(Data extracted from a collection)
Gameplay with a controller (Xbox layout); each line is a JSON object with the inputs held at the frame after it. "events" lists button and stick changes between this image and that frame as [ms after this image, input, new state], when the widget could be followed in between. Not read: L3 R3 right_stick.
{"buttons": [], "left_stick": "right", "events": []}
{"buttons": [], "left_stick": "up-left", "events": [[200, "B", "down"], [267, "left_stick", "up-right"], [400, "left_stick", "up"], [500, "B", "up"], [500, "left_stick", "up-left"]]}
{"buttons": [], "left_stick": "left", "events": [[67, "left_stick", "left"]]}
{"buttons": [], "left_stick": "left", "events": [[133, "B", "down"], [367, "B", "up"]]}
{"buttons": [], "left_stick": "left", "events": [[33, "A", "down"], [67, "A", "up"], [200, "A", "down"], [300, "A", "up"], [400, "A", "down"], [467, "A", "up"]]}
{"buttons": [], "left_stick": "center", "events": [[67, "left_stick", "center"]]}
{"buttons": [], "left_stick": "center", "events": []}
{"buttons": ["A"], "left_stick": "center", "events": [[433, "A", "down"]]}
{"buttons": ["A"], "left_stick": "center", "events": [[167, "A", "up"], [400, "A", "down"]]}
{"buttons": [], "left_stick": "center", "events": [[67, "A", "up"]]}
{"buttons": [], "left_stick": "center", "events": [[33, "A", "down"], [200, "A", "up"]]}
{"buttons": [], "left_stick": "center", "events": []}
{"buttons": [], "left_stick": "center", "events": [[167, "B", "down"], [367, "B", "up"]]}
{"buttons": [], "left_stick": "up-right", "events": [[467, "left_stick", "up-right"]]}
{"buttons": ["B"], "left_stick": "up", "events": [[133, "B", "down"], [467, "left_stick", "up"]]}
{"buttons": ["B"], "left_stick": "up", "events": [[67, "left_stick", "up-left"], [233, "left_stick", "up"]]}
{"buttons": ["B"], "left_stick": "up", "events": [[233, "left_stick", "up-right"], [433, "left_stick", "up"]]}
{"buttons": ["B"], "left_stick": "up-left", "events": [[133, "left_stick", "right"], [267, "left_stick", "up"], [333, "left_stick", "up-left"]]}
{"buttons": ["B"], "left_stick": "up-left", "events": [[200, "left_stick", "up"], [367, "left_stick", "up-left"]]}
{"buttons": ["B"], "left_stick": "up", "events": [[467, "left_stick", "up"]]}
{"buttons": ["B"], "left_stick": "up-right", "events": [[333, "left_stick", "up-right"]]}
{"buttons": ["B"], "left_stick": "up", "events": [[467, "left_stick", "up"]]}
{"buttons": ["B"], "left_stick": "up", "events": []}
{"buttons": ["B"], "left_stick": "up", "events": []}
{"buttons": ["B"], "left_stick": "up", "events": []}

**Description of the task**
All the lines above should come back exactly as written.

**Solution for this exercise**
Gameplay with a controller (Xbox layout); each line is a JSON object with the inputs held at the frame after it. "events" lists button and stick changes between this image and that frame as [ms after this image, input, new state], when the widget could be followed in between. Not read: L3 R3 right_stick.
{"buttons": [], "left_stick": "right", "events": []}
{"buttons": [], "left_stick": "up-left", "events": [[200, "B", "down"], [267, "left_stick", "up-right"], [400, "left_stick", "up"], [500, "B", "up"], [500, "left_stick", "up-left"]]}
{"buttons": [], "left_stick": "left", "events": [[67, "left_stick", "left"]]}
{"buttons": [], "left_stick": "left", "events": [[133, "B", "down"], [367, "B", "up"]]}
{"buttons": [], "left_stick": "left", "events": [[33, "A", "down"], [67, "A", "up"], [200, "A", "down"], [300, "A", "up"], [400, "A", "down"], [467, "A", "up"]]}
{"buttons": [], "left_stick": "center", "events": [[67, "left_stick", "center"]]}
{"buttons": [], "left_stick": "center", "events": []}
{"buttons": ["A"], "left_stick": "center", "events": [[433, "A", "down"]]}
{"buttons": ["A"], "left_stick": "center", "events": [[167, "A", "up"], [400, "A", "down"]]}
{"buttons": [], "left_stick": "center", "events": [[67, "A", "up"]]}
{"buttons": [], "left_stick": "center", "events": [[33, "A", "down"], [200, "A", "up"]]}
{"buttons": [], "left_stick": "center", "events": []}
{"buttons": [], "left_stick": "center", "events": [[167, "B", "down"], [367, "B", "up"]]}
{"buttons": [], "left_stick": "up-right", "events": [[467, "left_stick", "up-right"]]}
{"buttons": ["B"], "left_stick": "up", "events": [[133, "B", "down"], [467, "left_stick", "up"]]}
{"buttons": ["B"], "left_stick": "up", "events": [[67, "left_stick", "up-left"], [233, "left_stick", "up"]]}
{"buttons": ["B"], "left_stick": "up", "events": [[233, "left_stick", "up-right"], [433, "left_stick", "up"]]}
{"buttons": ["B"], "left_stick": "up-left", "events": [[133, "left_stick", "right"], [267, "left_stick", "up"], [333, "left_stick", "up-left"]]}
{"buttons": ["B"], "left_stick": "up-left", "events": [[200, "left_stick", "up"], [367, "left_stick", "up-left"]]}
{"buttons": ["B"], "left_stick": "up", "events": [[467, "left_stick", "up"]]}
{"buttons": ["B"], "left_stick": "up-right", "events": [[333, "left_stick", "up-right"]]}
{"buttons": ["B"], "left_stick": "up", "events": [[467, "left_stick", "up"]]}
{"buttons": ["B"], "left_stick": "up", "events": []}
{"buttons": ["B"], "left_stick": "up", "events": []}
{"buttons": ["B"], "left_stick": "up", "events": []}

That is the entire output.